The proposed approaches demonstrate significant improvements in hardware efficiency, scalability, and inference accuracy and are validated through extensive simulation results and comparisons with state-of-the-art frameworks. Together, these contributions advance the field of automated software–hardware co-design for IMC applications, enabling next-generation design methods for energy-efficient and generalizable AI accelerators.
Presenters
Brief Biography
Olga Krestinskaya (Graduate Student Member, IEEE) is a Ph.D. candidate at King Abdullah University of Science and Technology (KAUST), Saudi Arabia. Her research focuses on software–hardware co-design for in-memory computing (IMC) architectures and AI hardware, with a particular interest in hardware-aware neural architecture search (NAS) algorithms, memristor-based systems, neuromorphic computing, and mixed-signal IMC implementations. She has authored several high-impact works on analog memristive neural networks, mixed-signal circuit-level implementations of in-memory computing architectures, quantized neural networks, and brain-inspired algorithms, with a focus on developing energy-efficient and scalable IMC hardware for AI applications.
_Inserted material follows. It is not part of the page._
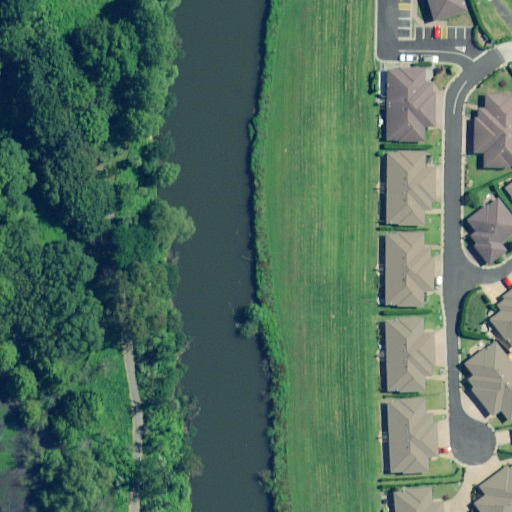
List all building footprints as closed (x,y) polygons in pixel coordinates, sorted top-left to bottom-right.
[(465,12),(461,0),(425,0),(432,22),(465,12)] [(424,84),(424,69),(386,69),(385,141),(424,142),(424,126),(434,126),(434,84),(424,84)] [(484,108),(478,108),(477,118),(474,118),(472,153),(483,154),(482,167),(511,168),(511,96),(484,95),(484,108)] [(423,210),(430,210),(430,199),(433,199),(434,167),(424,167),(425,153),(386,152),(385,225),(423,226),(423,210)] [(511,182),(503,189),(511,200),(511,182)] [(472,245),(487,266),(507,252),(500,243),(505,239),(511,233),(511,217),(497,198),(466,220),(475,231),(471,234),(476,242),(472,245)] [(430,257),(430,250),(423,250),(423,234),(385,234),(384,306),(422,306),(422,291),(432,291),(433,257),(430,257)] [(511,289),(502,297),(504,300),(496,306),(500,311),(489,320),(511,350),(511,349),(511,289)] [(422,333),(422,319),(384,320),(386,392),(425,391),(425,376),(433,376),(432,333),(422,333)] [(508,422),(511,418),(511,364),(494,341),(464,364),(473,375),(468,379),(474,387),(470,389),(492,417),(500,411),(508,422)] [(425,415),(424,399),(387,400),(389,473),(427,472),(427,457),(436,457),(435,415),(425,415)] [(511,511),(511,467),(509,470),(506,466),(479,487),(485,495),(473,504),(478,511),(511,511)] [(431,503),(430,487),(392,491),(394,511),(442,511),(441,502),(431,503)]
Olga is the recipient of the 2019 IEEE CASS Predoctoral Award, the 2025 Web of Talents STEM Award (1st place), and multiple KAUST Dean’s Awards. Her work was recognized with the Best Poster Award at the 2nd Nature Conference on Neuromorphic Computing (2024), and she was shortlisted for the prestigious Rising Stars Women in Engineering Workshop (Asian Deans’ Forum 2024).